RICHMOND, Va. - The Roanoke River is number three on a list of endangered rivers put out annually by the conservation group American Rivers. The dubious distinction stems from a plan by a company called Virginia Uranium to get the state to overturn a 1982 ban on uranium mining so as to be able to work a deposit near Chatham.

Andrew Lester, who lives four miles from the site, worries about the tailings that would be stored above ground and subject to severe weather and possible earthquakes.
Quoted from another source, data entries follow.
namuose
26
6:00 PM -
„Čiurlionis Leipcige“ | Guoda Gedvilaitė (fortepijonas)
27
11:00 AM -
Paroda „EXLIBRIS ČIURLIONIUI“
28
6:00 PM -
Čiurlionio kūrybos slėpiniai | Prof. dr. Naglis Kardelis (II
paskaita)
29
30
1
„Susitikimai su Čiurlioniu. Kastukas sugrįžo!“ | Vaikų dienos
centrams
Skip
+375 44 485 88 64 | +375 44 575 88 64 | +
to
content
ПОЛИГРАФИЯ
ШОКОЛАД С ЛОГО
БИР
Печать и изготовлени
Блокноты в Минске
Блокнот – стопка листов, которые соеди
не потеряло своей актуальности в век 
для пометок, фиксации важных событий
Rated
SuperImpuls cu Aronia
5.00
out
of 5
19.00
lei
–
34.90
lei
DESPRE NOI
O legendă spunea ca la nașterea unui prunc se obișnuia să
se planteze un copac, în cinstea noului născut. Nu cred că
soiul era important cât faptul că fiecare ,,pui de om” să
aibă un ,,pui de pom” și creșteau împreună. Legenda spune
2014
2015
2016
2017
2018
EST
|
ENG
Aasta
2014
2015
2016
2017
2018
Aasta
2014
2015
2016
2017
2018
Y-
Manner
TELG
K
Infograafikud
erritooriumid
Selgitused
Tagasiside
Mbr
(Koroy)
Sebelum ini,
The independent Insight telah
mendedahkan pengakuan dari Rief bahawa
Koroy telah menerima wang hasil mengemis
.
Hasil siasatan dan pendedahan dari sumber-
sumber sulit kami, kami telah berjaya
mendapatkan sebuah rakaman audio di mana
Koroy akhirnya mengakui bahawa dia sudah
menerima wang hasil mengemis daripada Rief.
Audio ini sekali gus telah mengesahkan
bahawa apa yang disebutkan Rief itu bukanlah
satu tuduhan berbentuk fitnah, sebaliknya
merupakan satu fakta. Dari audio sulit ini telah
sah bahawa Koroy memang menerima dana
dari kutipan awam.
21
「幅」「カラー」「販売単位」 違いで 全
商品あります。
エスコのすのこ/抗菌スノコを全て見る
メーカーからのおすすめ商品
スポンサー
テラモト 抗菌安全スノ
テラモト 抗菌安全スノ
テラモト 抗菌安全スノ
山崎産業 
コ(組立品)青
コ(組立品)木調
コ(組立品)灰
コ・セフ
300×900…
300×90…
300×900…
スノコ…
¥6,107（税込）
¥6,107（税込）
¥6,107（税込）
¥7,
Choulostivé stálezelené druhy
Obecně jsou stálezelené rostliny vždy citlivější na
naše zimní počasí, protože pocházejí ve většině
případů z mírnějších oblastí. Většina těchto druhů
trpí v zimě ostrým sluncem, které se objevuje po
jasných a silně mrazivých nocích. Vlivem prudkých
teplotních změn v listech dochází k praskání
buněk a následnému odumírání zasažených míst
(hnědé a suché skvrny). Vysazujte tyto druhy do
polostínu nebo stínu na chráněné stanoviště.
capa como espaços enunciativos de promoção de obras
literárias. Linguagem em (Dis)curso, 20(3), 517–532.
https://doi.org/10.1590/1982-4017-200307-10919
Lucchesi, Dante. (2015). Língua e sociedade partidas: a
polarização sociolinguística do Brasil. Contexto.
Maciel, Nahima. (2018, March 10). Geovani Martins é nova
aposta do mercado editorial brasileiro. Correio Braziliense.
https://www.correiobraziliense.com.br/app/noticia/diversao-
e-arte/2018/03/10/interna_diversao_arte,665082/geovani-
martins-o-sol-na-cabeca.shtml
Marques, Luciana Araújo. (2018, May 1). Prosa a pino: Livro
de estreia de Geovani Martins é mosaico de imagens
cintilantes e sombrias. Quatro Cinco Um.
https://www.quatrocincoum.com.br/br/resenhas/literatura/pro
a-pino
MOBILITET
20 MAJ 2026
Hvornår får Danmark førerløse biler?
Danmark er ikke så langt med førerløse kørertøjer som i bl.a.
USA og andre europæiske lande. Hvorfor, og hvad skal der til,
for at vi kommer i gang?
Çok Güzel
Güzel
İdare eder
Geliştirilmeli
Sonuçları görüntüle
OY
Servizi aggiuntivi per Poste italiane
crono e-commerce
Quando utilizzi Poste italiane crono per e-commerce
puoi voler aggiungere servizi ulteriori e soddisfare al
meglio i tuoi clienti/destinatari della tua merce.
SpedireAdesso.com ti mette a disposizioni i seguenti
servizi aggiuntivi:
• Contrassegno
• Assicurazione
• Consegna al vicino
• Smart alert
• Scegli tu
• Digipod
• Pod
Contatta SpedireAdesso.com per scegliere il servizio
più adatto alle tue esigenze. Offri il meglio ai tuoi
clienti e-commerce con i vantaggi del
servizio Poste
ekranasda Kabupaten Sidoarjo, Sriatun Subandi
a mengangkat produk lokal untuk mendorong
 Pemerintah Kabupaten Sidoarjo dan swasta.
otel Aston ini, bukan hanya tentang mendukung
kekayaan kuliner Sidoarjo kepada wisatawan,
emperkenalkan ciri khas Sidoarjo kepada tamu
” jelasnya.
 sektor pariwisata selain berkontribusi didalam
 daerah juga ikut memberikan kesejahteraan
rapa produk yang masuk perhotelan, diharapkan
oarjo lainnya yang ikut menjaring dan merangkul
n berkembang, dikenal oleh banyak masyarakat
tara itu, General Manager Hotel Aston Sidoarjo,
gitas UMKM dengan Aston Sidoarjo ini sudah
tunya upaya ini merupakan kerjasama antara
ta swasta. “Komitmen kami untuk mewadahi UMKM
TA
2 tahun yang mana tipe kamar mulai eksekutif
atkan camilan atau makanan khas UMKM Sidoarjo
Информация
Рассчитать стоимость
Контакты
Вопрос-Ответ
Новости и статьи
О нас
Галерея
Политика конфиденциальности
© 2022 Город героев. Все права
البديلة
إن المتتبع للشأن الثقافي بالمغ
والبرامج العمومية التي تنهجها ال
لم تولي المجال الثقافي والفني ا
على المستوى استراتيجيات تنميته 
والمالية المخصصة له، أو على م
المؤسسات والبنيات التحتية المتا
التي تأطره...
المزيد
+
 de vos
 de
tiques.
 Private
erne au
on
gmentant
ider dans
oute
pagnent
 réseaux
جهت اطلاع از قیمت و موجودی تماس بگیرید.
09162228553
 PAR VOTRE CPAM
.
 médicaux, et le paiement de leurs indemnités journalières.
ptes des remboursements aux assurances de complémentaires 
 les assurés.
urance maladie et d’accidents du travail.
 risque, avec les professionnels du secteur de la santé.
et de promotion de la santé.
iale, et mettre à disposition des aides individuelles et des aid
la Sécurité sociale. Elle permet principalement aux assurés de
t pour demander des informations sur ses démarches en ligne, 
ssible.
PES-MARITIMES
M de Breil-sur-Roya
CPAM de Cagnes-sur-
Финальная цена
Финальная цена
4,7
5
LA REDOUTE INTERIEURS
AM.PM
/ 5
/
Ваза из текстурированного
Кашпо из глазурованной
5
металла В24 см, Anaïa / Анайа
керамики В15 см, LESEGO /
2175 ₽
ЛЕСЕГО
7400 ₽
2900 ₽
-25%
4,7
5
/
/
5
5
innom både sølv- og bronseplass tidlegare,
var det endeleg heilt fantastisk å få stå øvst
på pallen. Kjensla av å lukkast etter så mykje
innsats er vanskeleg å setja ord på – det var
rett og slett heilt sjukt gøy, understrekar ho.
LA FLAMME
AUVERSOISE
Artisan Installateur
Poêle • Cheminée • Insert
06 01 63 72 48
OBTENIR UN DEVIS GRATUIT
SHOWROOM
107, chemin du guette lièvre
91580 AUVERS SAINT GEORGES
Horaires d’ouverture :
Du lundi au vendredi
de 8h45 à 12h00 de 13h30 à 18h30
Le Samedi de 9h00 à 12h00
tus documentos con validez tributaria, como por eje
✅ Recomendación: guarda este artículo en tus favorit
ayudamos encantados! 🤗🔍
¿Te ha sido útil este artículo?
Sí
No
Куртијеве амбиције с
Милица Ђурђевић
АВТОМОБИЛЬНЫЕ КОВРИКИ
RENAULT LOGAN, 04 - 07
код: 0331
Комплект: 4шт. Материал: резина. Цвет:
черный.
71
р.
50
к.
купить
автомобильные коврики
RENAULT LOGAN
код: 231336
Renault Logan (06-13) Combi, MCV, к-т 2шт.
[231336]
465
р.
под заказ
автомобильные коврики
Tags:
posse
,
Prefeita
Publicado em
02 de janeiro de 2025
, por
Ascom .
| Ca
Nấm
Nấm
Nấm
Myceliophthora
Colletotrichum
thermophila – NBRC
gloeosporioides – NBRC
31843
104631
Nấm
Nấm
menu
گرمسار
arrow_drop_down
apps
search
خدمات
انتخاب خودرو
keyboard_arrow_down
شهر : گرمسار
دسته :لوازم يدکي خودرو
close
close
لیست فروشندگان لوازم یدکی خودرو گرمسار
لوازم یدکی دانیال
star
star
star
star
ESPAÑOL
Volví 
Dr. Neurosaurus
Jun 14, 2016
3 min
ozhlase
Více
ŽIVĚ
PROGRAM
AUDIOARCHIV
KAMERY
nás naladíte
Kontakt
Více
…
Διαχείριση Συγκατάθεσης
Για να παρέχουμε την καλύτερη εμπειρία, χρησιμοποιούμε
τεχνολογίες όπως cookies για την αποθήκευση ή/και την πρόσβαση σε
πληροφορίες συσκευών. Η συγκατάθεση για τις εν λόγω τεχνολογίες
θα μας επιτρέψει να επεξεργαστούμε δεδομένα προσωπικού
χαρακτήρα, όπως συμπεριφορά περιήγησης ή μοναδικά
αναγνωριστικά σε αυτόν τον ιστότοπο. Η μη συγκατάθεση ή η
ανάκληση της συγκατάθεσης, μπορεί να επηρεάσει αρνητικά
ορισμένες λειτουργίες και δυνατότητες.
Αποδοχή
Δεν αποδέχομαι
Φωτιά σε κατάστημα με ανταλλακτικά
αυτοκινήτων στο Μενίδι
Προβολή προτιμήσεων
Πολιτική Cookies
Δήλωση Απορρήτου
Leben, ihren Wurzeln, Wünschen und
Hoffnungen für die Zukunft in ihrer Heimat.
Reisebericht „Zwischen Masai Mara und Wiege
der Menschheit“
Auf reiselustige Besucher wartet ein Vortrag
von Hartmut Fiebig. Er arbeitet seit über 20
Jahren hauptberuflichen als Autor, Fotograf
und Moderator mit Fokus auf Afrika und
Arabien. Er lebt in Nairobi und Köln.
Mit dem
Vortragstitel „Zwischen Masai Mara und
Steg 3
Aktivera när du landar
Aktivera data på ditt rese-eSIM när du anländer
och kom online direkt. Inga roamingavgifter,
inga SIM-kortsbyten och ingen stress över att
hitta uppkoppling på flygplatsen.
"It would go into the river system; it would pollute Kerr Lake, which is the second-largest man-made lake in North America, as well as Lake Gaston. Several cities up and down that corridor get water from there, and the risks are just too great."

Lester directs the Roanoke River Basin Commission, one of over 40 groups and localities in a growing coalition against uranium mining. The mining industry promises jobs and a boost to local economies. Uranium mining has never been done in the eastern United States.

Uranium is widely known to cause many health problems, including birth defects, kidney and lung diseases, and bone, liver and breast cancer. Lester says people living near the proposed mine are concerned that Virginia's wet climate and frequency of hurricanes and tornadoes would lead to contaminated drinking water.

"There's a little lady who lives up the road from me, 86 years old, she just flagged me down and said - she's a conservative Republican - she says, 'Are you going to let them do this? Are you going to let them do this to our community?' And that, to me, tells a story."

Lester says the firm pushing to end the ban on uranium mining suggests the mine near Chatham would create about 335 temporary jobs, and some 100 permanent positions. Lester claims the opposite will happen.

"It'll run away ten times that many jobs. In other words, a company who might move here would look at this area and say, 'Hey, they got uranium mining all around there; we don't want to be around uranium mining,' and then move to another location, or another state, or whatever."

The 410-mile Roanoke River Basin runs from the Blue Ridge mountains to the Outer Banks and provides drinking water for major cities like Virginia Beach and Hampton Roads, and the huge military bases nearby.